··· INFORMATION SUPPLIED ···

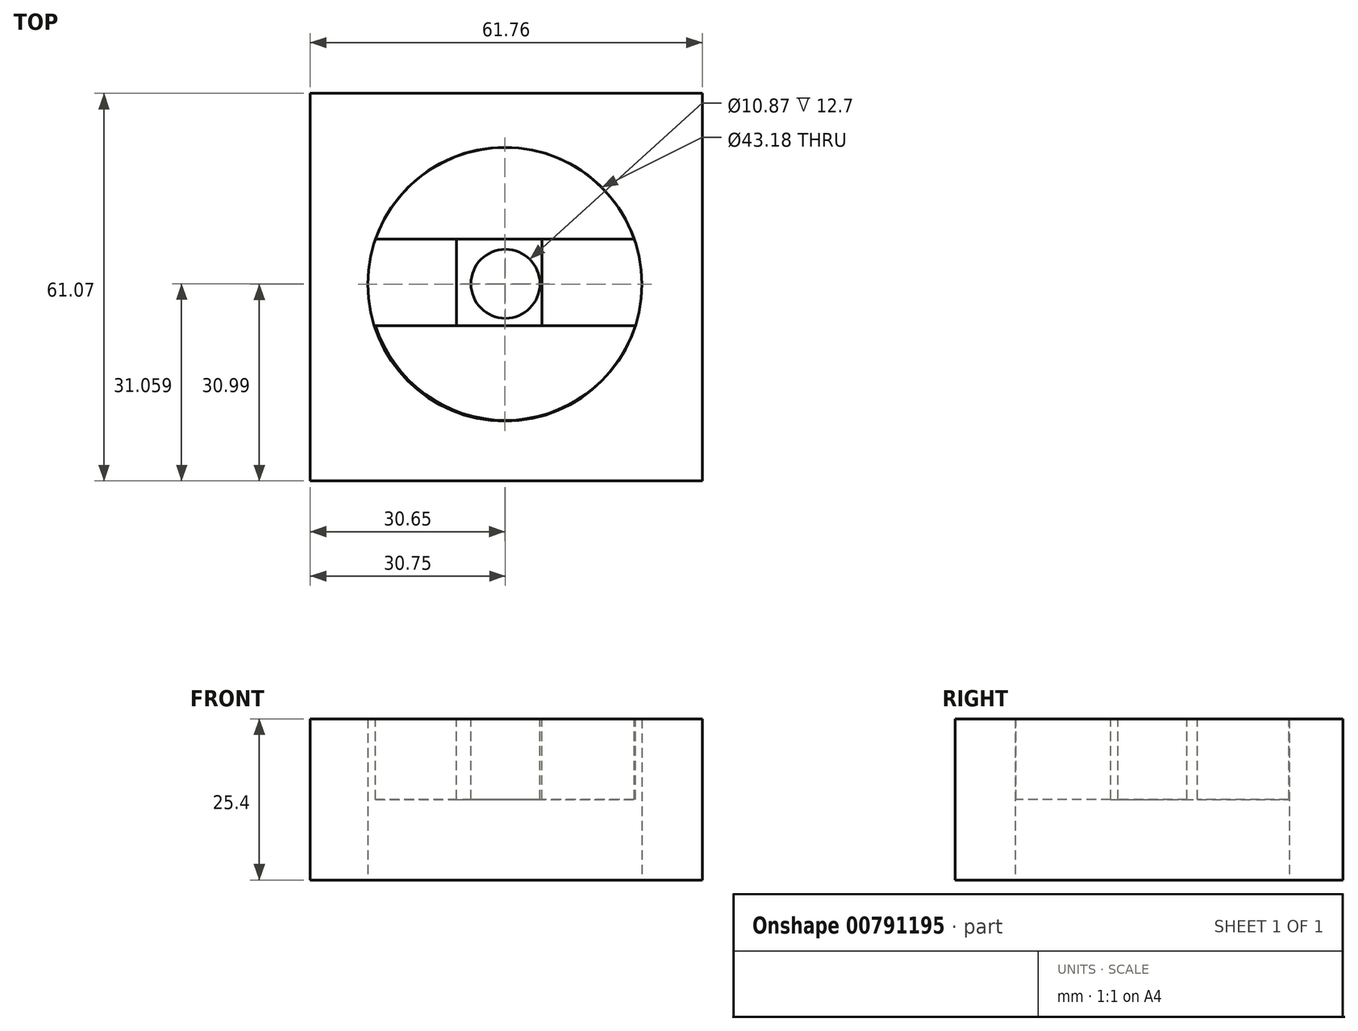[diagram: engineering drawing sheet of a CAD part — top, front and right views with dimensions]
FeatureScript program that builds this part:
annotation { "Feature Type Name" : "Feature", "Feature Type Description" : "" }
export const myFeature = defineFeature(function(context is Context, id is Id, definition is map)
    precondition{}
    {
        {
            var Q0;
            Q0=qCreatedBy(makeId("Top.planeOp"),FACE);
            var sketch = newSketch(context, id + "F0", { "sketchPlane" : qUnion([Q0])});
            skLineSegment(sketch, "E0.bottom", {"start": v(-30.65, 30.08) * mm, "end": v(31.1, 30.08) * mm});
            skLineSegment(sketch, "E0.top", {"start": v(-30.65, -31) * mm, "end": v(31.1, -31) * mm});
            skLineSegment(sketch, "E0.left", {"start": v(-30.65, 30.08) * mm, "end": v(-30.65, -31) * mm});
            skLineSegment(sketch, "E0.right", {"start": v(31.1, 30.08) * mm, "end": v(31.1, -31) * mm});
            skCircle(sketch, "E1", {"center": v(0, 0) * mm, "radius": 21.59 * mm});
            skSolve(sketch);
        }
        {
            var Q0;
            Q0=makeQuery(id+"F0.imprint","IMPRINT",FACE,{"disambiguationData":[TD([[makeQuery(id+"F0.imprint","IMPRINT",EDGE,{"derivedFrom":sQuery(id+"F0.wireOp",EDGE,"E0.bottom")}),-1.0]])]});
            extrude(context, id + "F1", {"entities" : qUnion([Q0]), "depth" : 25.4 * mm, "offsetDistance" : 25.4 * mm});
        }
        {
            var Q0;
            Q0=makeQuery(id+"F1.opExtrude","CAP_FACE",FACE,{"disambiguationData":[OSD([sQuery(id+"F0.wireOp",EDGE,"E0.bottom"),sQuery(id+"F0.wireOp",EDGE,"E0.top"),sQuery(id+"F0.wireOp",EDGE,"E0.left"),sQuery(id+"F0.wireOp",EDGE,"E0.right"),sQuery(id+"F0.wireOp",EDGE,"E1")])],"isStart":false});
            var sketch = newSketch(context, id + "F2", { "sketchPlane" : qUnion([Q0])});
            skLineSegment(sketch, "E2.bottom", {"start": v(-20.38, 7.12) * mm, "end": v(20.58, 7.12) * mm});
            skLineSegment(sketch, "E2.top", {"start": v(-20.38, -6.52) * mm, "end": v(20.58, -6.52) * mm});
            skLineSegment(sketch, "E2.left", {"start": v(-20.38, 7.12) * mm, "end": v(-20.38, -6.52) * mm});
            skLineSegment(sketch, "E2.right", {"start": v(20.58, 7.12) * mm, "end": v(20.58, -6.52) * mm});
            skArc(sketch, "E3", {"start": v(20.58, 7.12) * mm, "mid": v(0.1, 21.55) * mm, "end": v(-20.38, 7.12) * mm});
            skArc(sketch, "E4", {"start": v(-20.38, -6.52) * mm, "mid": v(0.1, -21.45) * mm, "end": v(20.58, -6.52) * mm});
            skLineSegment(sketch, "E5.bottom", {"start": v(-13.5, -6.52) * mm, "end": v(-7.64, -6.52) * mm});
            skLineSegment(sketch, "E5.top", {"start": v(-13.5, 7.12) * mm, "end": v(-7.64, 7.12) * mm});
            skLineSegment(sketch, "E5.left", {"start": v(-13.5, -6.52) * mm, "end": v(-13.5, 7.12) * mm});
            skLineSegment(sketch, "E5.right", {"start": v(-7.64, -6.52) * mm, "end": v(-7.64, 7.12) * mm});
            skLineSegment(sketch, "E6.bottom", {"start": v(5.82, -6.52) * mm, "end": v(12.7, -6.52) * mm});
            skLineSegment(sketch, "E6.top", {"start": v(5.82, 7.12) * mm, "end": v(12.7, 7.12) * mm});
            skLineSegment(sketch, "E6.left", {"start": v(5.82, -6.52) * mm, "end": v(5.82, 7.12) * mm});
            skLineSegment(sketch, "E6.right", {"start": v(12.7, -6.52) * mm, "end": v(12.7, 7.12) * mm});
            skCircle(sketch, "E7", {"center": v(0.1, 0.07) * mm, "radius": 5.43 * mm});
            skSolve(sketch);
        }
        {
            var Q0;
            {var subQ1=sQuery(id+"F2.wireOp",EDGE,"E2.bottom");var subQ2=makeQuery(id+"F1.opExtrude","CAP_EDGE",EDGE,{"disambiguationData":[OSD([sQuery(id+"F0.wireOp",EDGE,"E1")])],"isStart":false});var subQ4=makeQuery(id+"F2.imprint","INTERSECT",VERTEX,{"derivedFrom":[subQ2,subQ1]});Q0=makeQuery(id+"F2.imprint","IMPRINT",FACE,{"disambiguationData":[TD([[makeQuery(id+"F2.imprint","IMPRINT",EDGE,{"disambiguationData":[TD([[subQ4,-1.0]])],"derivedFrom":subQ2}),1.0]])]});}
            extrude(context, id + "F3", {"entities" : qUnion([Q0]), "oppositeDirection" : true, "depth" : 12.7 * mm, "offsetDistance" : 25.4 * mm});
        }
        {
            var Q0;
            Q0=makeQuery(id+"F2.imprint","IMPRINT",FACE,{"disambiguationData":[TD([[makeQuery(id+"F2.imprint","IMPRINT",EDGE,{"derivedFrom":sQuery(id+"F2.wireOp",EDGE,"E2.top")}),-1.0]])]});
            extrude(context, id + "F4", {"entities" : qUnion([Q0]), "oppositeDirection" : true, "depth" : 12.7 * mm, "offsetDistance" : 25.4 * mm});
        }
        {
            var Q0;
            {var subQ1=sQuery(id+"F2.wireOp",EDGE,"E5.right");Q0=makeQuery(id+"F2.imprint","IMPRINT",FACE,{"disambiguationData":[TD([[makeQuery(id+"F2.imprint","IMPRINT",EDGE,{"derivedFrom":subQ1}),-1.0]])]});}
            var Q1;
            Q1=makeQuery(id+"F2.imprint","IMPRINT",FACE,{"disambiguationData":[TD([[makeQuery(id+"F2.imprint","IMPRINT",EDGE,{"derivedFrom":sQuery(id+"F2.wireOp",EDGE,"E5.bottom")}),1.0]])]});
            var Q2;
            Q2=makeQuery(id+"F2.imprint","IMPRINT",FACE,{"disambiguationData":[TD([[makeQuery(id+"F2.imprint","IMPRINT",EDGE,{"derivedFrom":sQuery(id+"F2.wireOp",EDGE,"E6.bottom")}),1.0]])]});
            extrude(context, id + "F5", {"entities" : qUnion([Q0, Q1, Q2]), "oppositeDirection" : true, "depth" : 12.7 * mm, "offsetDistance" : 25.4 * mm});
        }
    });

···

EXERCISE OBJECTIVE:
Pick out each line of the listing that contains the string "derivedFrom", matching case exactly, and copy those lines.

TASK SOLUTION:
            Q0=makeQuery(id+"F0.imprint","IMPRINT",FACE,{"disambiguationData":[TD([[makeQuery(id+"F0.imprint","IMPRINT",EDGE,{"derivedFrom":sQuery(id+"F0.wireOp",EDGE,"E0.bottom")}),-1.0]])]});
            {var subQ1=sQuery(id+"F2.wireOp",EDGE,"E2.bottom");var subQ2=makeQuery(id+"F1.opExtrude","CAP_EDGE",EDGE,{"disambiguationData":[OSD([sQuery(id+"F0.wireOp",EDGE,"E1")])],"isStart":false});var subQ4=makeQuery(id+"F2.imprint","INTERSECT",VERTEX,{"derivedFrom":[subQ2,subQ1]});Q0=makeQuery(id+"F2.imprint","IMPRINT",FACE,{"disambiguationData":[TD([[makeQuery(id+"F2.imprint","IMPRINT",EDGE,{"disambiguationData":[TD([[subQ4,-1.0]])],"derivedFrom":subQ2}),1.0]])]});}
            Q0=makeQuery(id+"F2.imprint","IMPRINT",FACE,{"disambiguationData":[TD([[makeQuery(id+"F2.imprint","IMPRINT",EDGE,{"derivedFrom":sQuery(id+"F2.wireOp",EDGE,"E2.top")}),-1.0]])]});
            {var subQ1=sQuery(id+"F2.wireOp",EDGE,"E5.right");Q0=makeQuery(id+"F2.imprint","IMPRINT",FACE,{"disambiguationData":[TD([[makeQuery(id+"F2.imprint","IMPRINT",EDGE,{"derivedFrom":subQ1}),-1.0]])]});}
            Q1=makeQuery(id+"F2.imprint","IMPRINT",FACE,{"disambiguationData":[TD([[makeQuery(id+"F2.imprint","IMPRINT",EDGE,{"derivedFrom":sQuery(id+"F2.wireOp",EDGE,"E5.bottom")}),1.0]])]});
            Q2=makeQuery(id+"F2.imprint","IMPRINT",FACE,{"disambiguationData":[TD([[makeQuery(id+"F2.imprint","IMPRINT",EDGE,{"derivedFrom":sQuery(id+"F2.wireOp",EDGE,"E6.bottom")}),1.0]])]});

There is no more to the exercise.